Example: capability gating for tools
- Annotate requests with required capabilities, e.g.,
call_tools: ['run_query']. - Before executing, validate the request’s provenance and the adversarial score.
- If the score gt;= threshold, deny tool access and return a safe message.
This ensures that even if the model emits a tool invocation in text, your orchestration layer will not execute it unless the request is approved.
Summary and deployment checklist
- Seed an adversarial corpus (100+ examples) and build a mutation engine.

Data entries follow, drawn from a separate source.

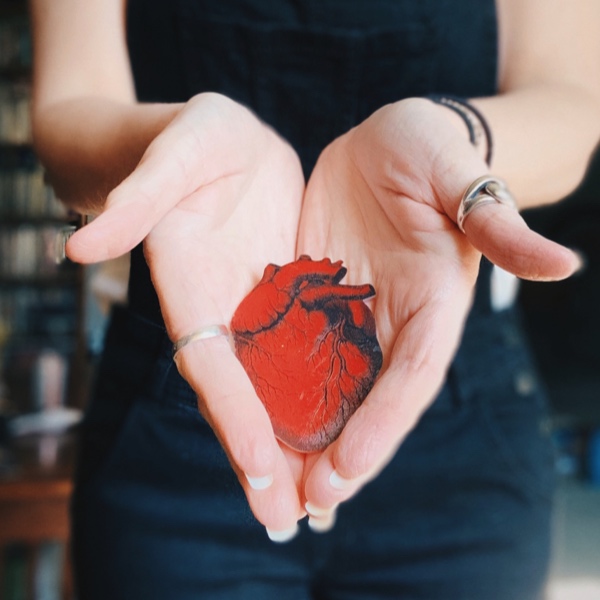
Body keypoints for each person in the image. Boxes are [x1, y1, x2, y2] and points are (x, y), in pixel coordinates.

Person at [29, 0, 600, 598]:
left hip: (455, 408)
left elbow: (571, 103)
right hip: (177, 389)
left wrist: (456, 137)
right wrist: (170, 148)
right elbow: (68, 108)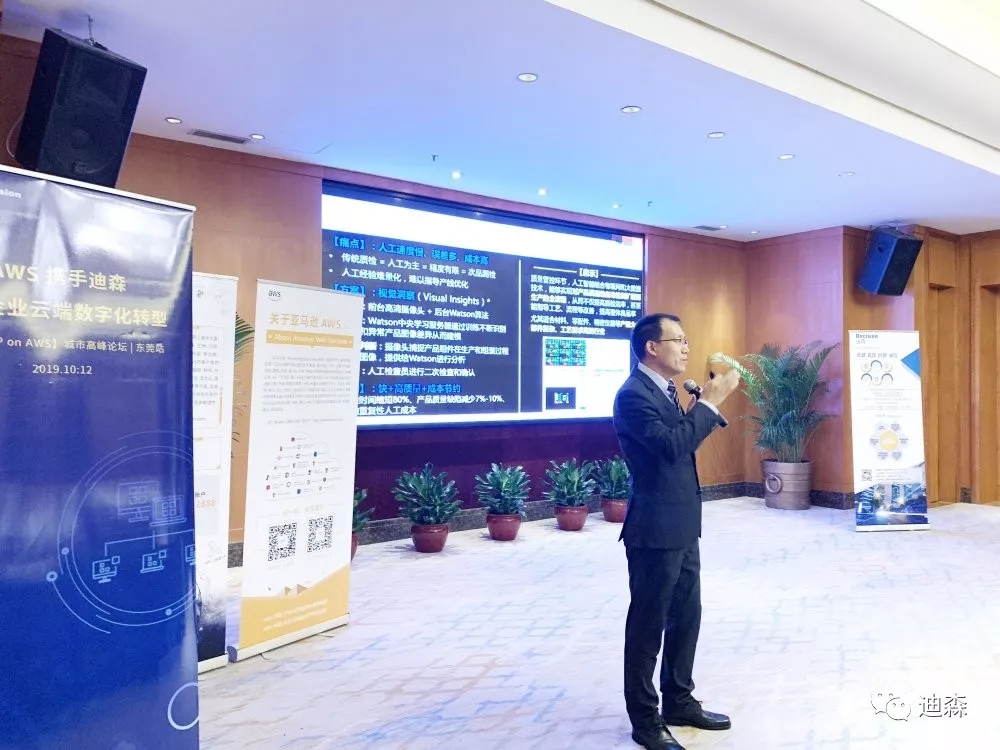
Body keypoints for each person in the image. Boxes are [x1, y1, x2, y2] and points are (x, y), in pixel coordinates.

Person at [612, 312, 741, 750]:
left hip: (683, 523)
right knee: (648, 626)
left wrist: (699, 407)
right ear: (652, 347)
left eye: (686, 340)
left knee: (686, 616)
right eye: (678, 340)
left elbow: (680, 441)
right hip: (654, 529)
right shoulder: (633, 395)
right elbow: (671, 447)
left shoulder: (666, 390)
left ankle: (679, 701)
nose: (686, 347)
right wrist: (709, 404)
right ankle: (644, 719)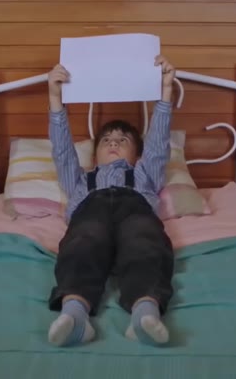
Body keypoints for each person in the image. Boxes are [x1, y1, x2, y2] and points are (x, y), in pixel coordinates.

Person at [46, 55, 176, 347]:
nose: (113, 142)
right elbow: (62, 150)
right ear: (94, 156)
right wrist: (55, 98)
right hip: (91, 212)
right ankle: (75, 316)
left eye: (123, 140)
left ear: (137, 155)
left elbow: (158, 143)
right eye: (106, 140)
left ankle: (145, 315)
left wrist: (166, 91)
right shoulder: (81, 179)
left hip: (135, 211)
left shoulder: (144, 172)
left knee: (145, 242)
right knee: (82, 241)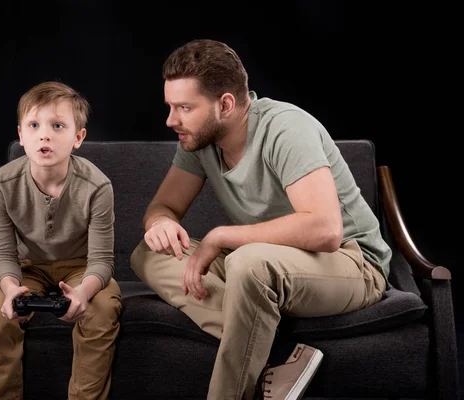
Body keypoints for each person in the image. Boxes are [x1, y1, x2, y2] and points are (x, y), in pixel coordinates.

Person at [130, 39, 391, 400]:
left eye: (184, 107)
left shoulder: (286, 129)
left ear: (225, 104)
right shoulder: (198, 140)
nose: (171, 119)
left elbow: (326, 231)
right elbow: (163, 208)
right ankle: (283, 356)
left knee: (248, 263)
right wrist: (161, 223)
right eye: (171, 106)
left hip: (351, 263)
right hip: (270, 265)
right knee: (150, 252)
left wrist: (220, 235)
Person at [0, 81, 122, 400]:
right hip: (27, 268)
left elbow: (102, 261)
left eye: (58, 125)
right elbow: (3, 254)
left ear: (78, 138)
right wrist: (9, 288)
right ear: (21, 135)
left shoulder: (98, 187)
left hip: (81, 268)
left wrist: (84, 292)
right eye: (34, 125)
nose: (44, 134)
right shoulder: (0, 185)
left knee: (101, 311)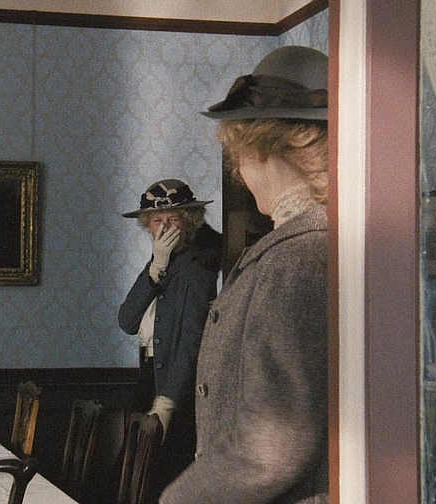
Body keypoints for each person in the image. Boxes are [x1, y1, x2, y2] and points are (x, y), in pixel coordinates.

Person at [160, 46, 330, 504]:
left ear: (268, 147)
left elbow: (271, 447)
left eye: (240, 154)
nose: (238, 170)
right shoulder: (307, 245)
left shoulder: (298, 257)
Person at [119, 179, 220, 498]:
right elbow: (126, 321)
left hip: (176, 390)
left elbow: (191, 344)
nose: (163, 228)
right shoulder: (161, 264)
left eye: (172, 219)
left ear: (189, 223)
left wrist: (166, 401)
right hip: (148, 378)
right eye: (156, 220)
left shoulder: (195, 271)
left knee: (162, 479)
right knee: (135, 477)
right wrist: (155, 267)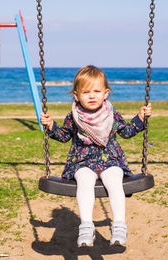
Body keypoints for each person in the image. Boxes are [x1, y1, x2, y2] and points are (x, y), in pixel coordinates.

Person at [40, 65, 152, 247]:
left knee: (115, 181)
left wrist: (140, 118)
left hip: (110, 160)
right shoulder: (74, 116)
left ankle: (119, 226)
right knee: (84, 181)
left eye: (97, 91)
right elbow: (64, 136)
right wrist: (51, 125)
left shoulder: (111, 115)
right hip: (82, 162)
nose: (92, 96)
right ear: (76, 95)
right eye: (86, 92)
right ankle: (86, 226)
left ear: (106, 93)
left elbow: (126, 132)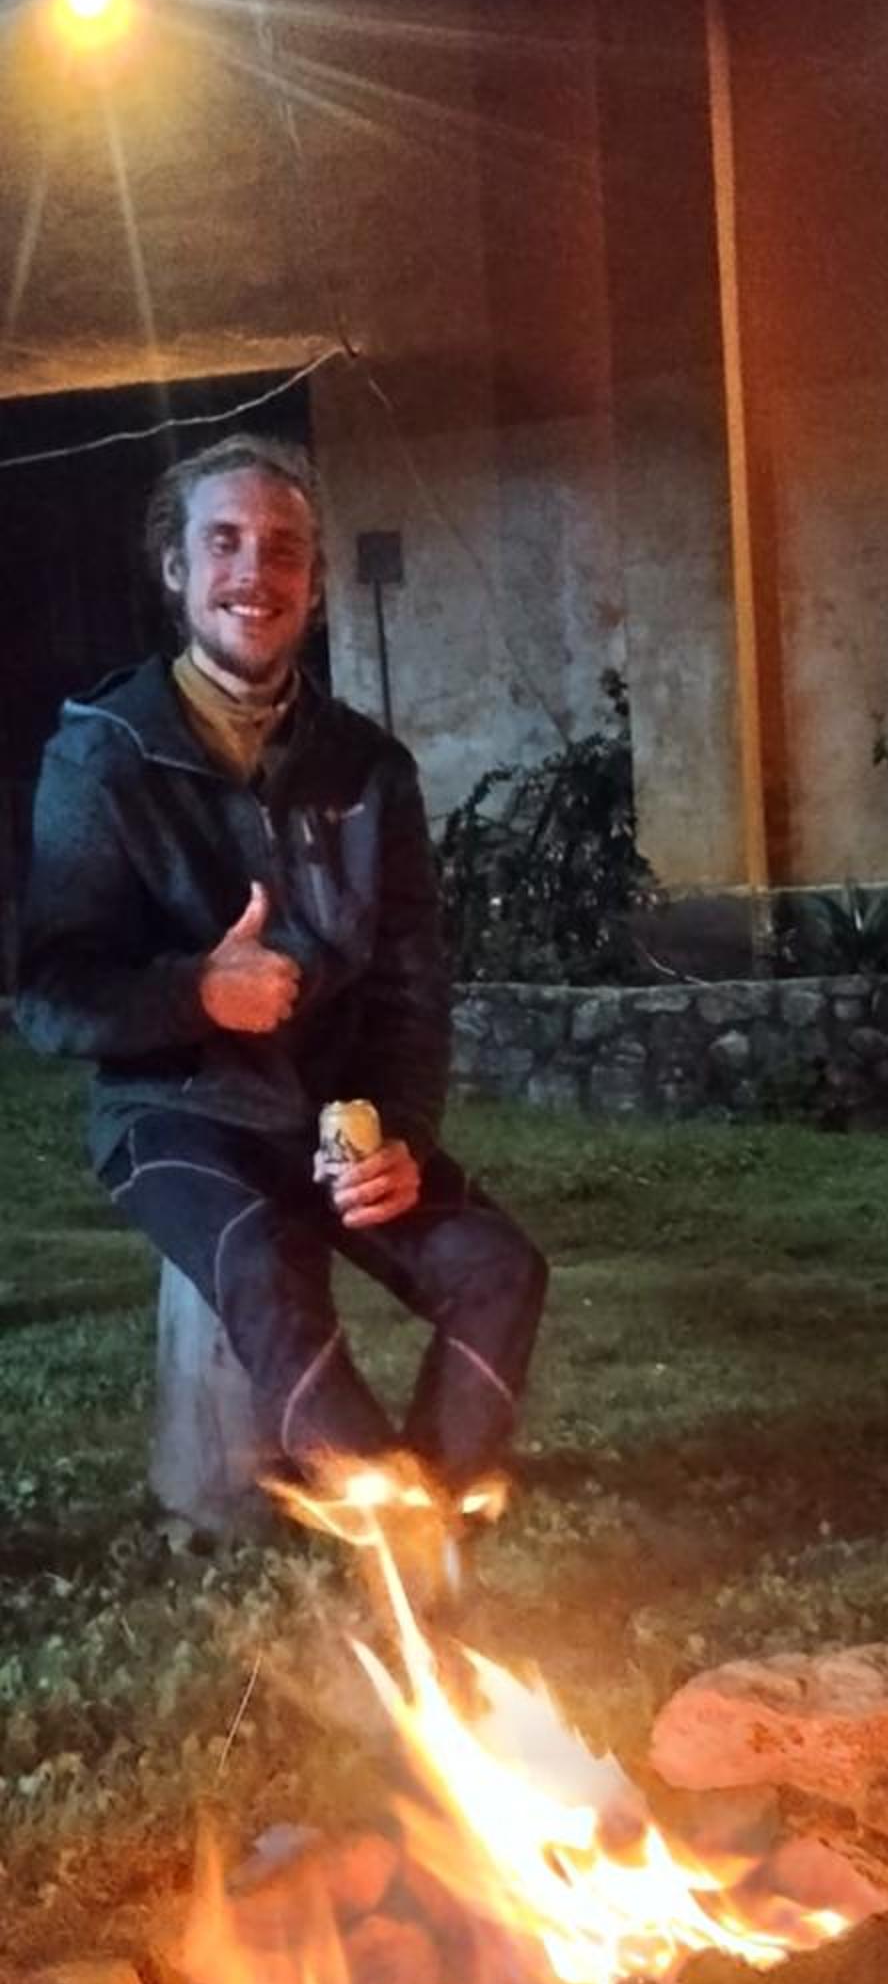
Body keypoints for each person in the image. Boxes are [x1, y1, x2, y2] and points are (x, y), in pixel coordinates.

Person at [18, 433, 547, 1519]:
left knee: (499, 1268)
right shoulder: (103, 755)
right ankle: (387, 1522)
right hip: (178, 1118)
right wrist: (197, 993)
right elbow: (51, 994)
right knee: (263, 1260)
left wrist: (401, 1138)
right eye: (224, 542)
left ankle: (429, 1526)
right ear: (177, 569)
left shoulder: (369, 768)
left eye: (284, 549)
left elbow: (409, 991)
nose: (254, 572)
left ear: (315, 584)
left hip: (335, 1121)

- Implement a lightweight adversarial classifier; start rule-based then evolve to ML.
- Add a middleware/sidecar to validate inputs, enforce policies, and gate capability usage.
- Persist system prompt hashes and audit every enforcement decision.
- Log and feed bypasses back to the test harness; continuously red-team your production stack.
- Default to safe failures: reject or human-review rather than silently allowing risky operations.
Checklist (copyable):
- Run initial red-team suite against full prompt stack
- Normalize and canonicalize all user inputs
- Implement adversarial scoring and map scores to actions
- Gate tool access and secret retrieval behind explicit approvals
- Log immutable artifacts: prompt hashes, scores, actions
- Add human escalation for high-risk detections
PromptGuard is pragmatic: you don’t need perfect classifiers to reduce risk— you need repeatable tests, clear policy mappings, and a runtime enforcement layer that fails safely. Start small, automate red-teaming, and iterate.